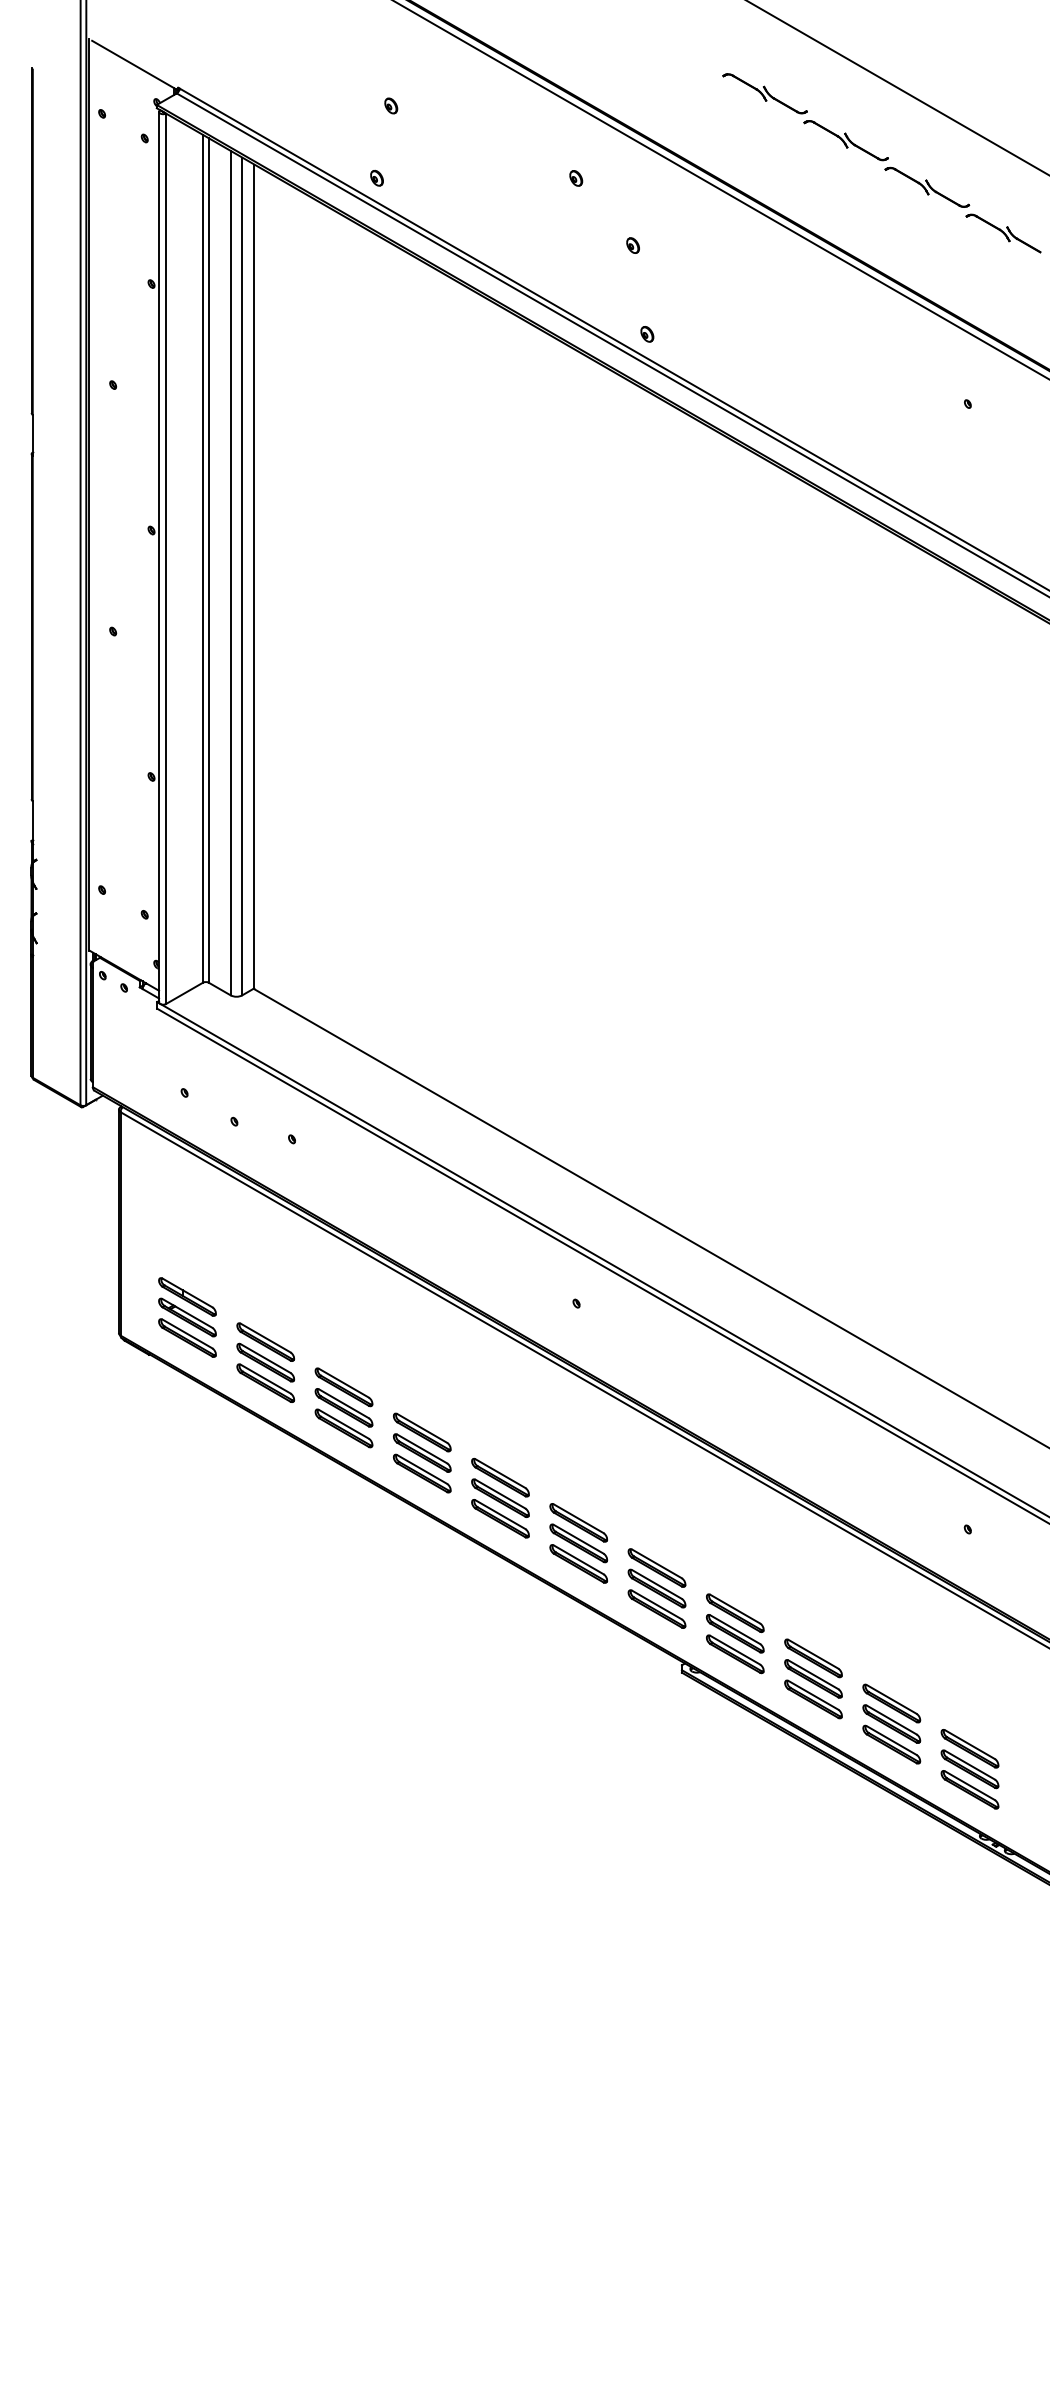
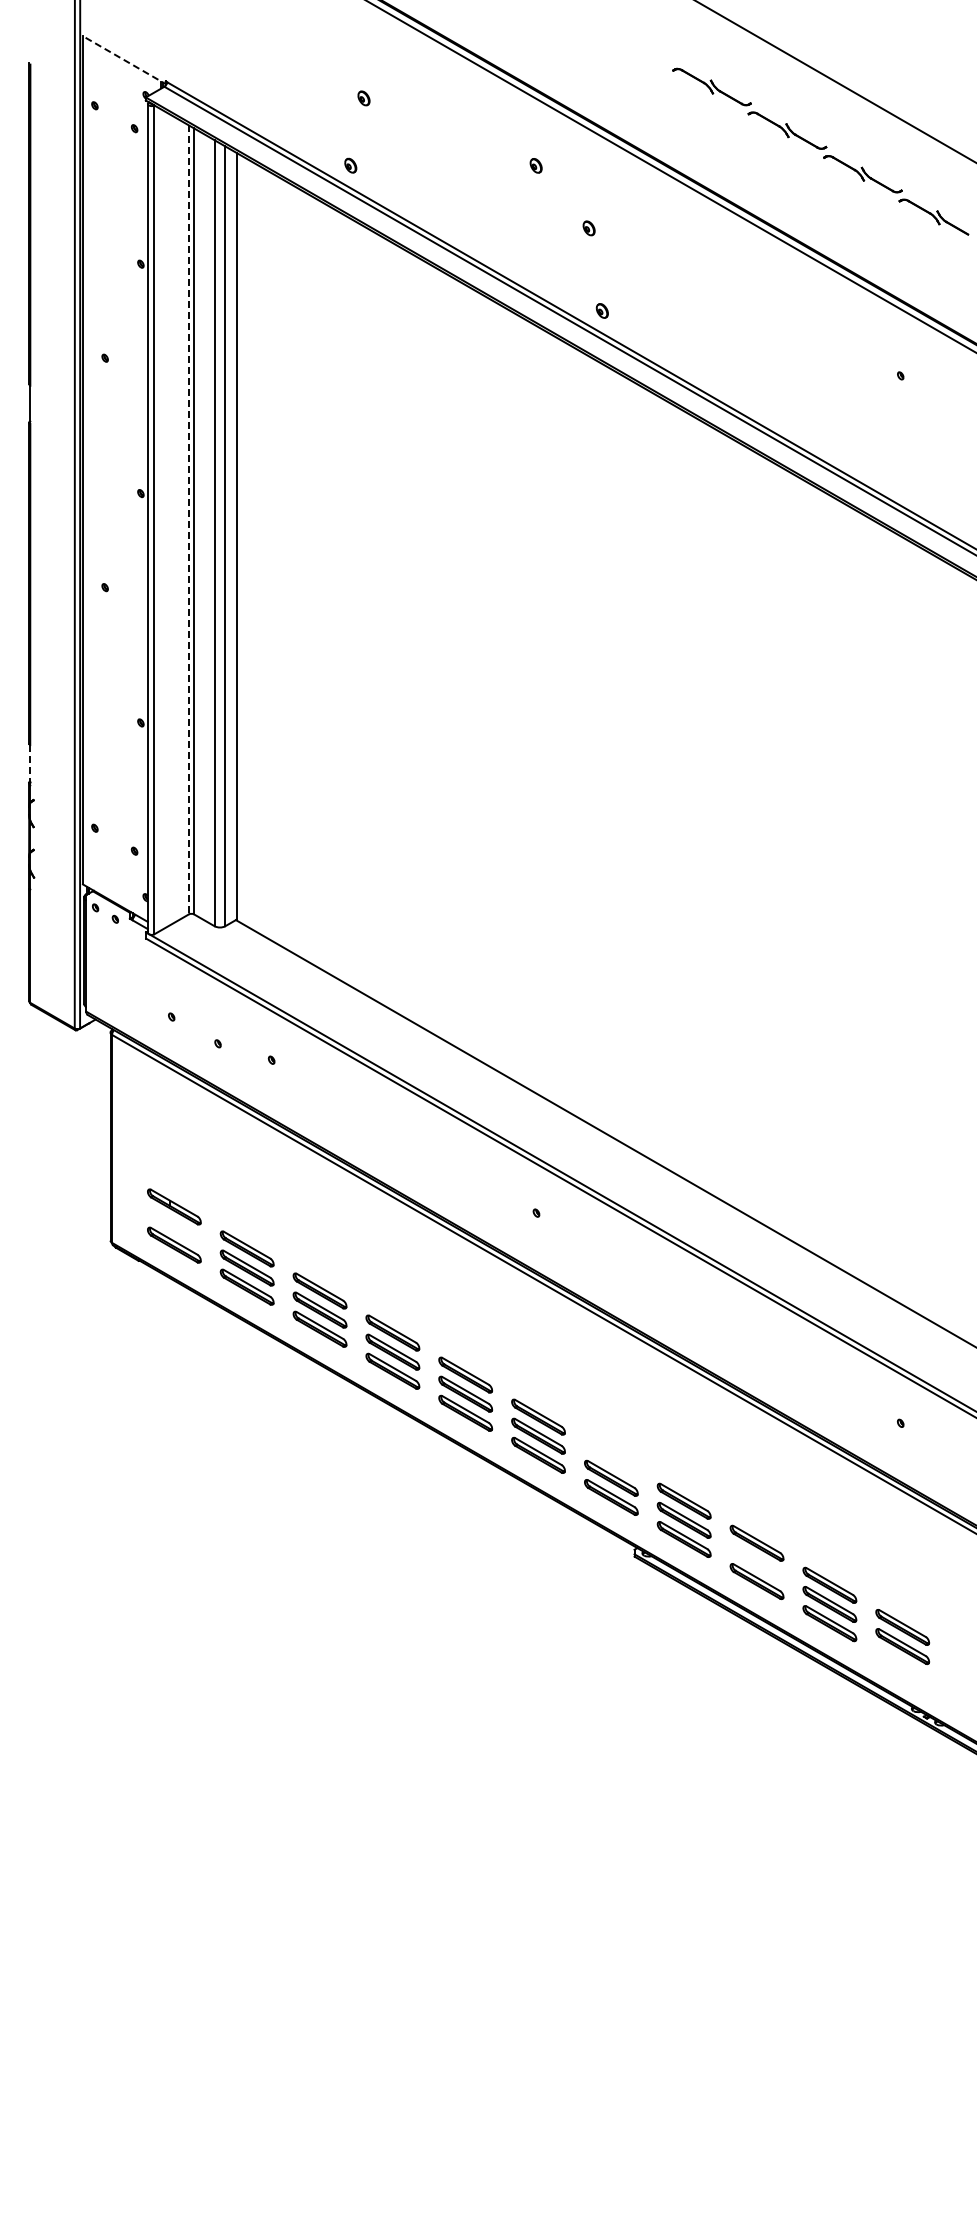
line: (136, 66) -> (126, 61), solid -> dashed
line: (202, 558) -> (188, 519), solid -> dashed
line: (32, 822) -> (30, 765), solid -> dashed
part: (187, 1316) -> (174, 1225), removed
part: (657, 1567) -> (611, 1458), removed
part: (812, 1677) -> (756, 1561), removed
part: (969, 1789) -> (902, 1665), removed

══════════

_THE TASK_
Print the data once more without any change, skipping each picture.

_PROBLEM SOLUTION_
line: (136, 66) -> (126, 61), solid -> dashed
line: (202, 558) -> (188, 519), solid -> dashed
line: (32, 822) -> (30, 765), solid -> dashed
part: (187, 1316) -> (174, 1225), removed
part: (657, 1567) -> (611, 1458), removed
part: (812, 1677) -> (756, 1561), removed
part: (969, 1789) -> (902, 1665), removed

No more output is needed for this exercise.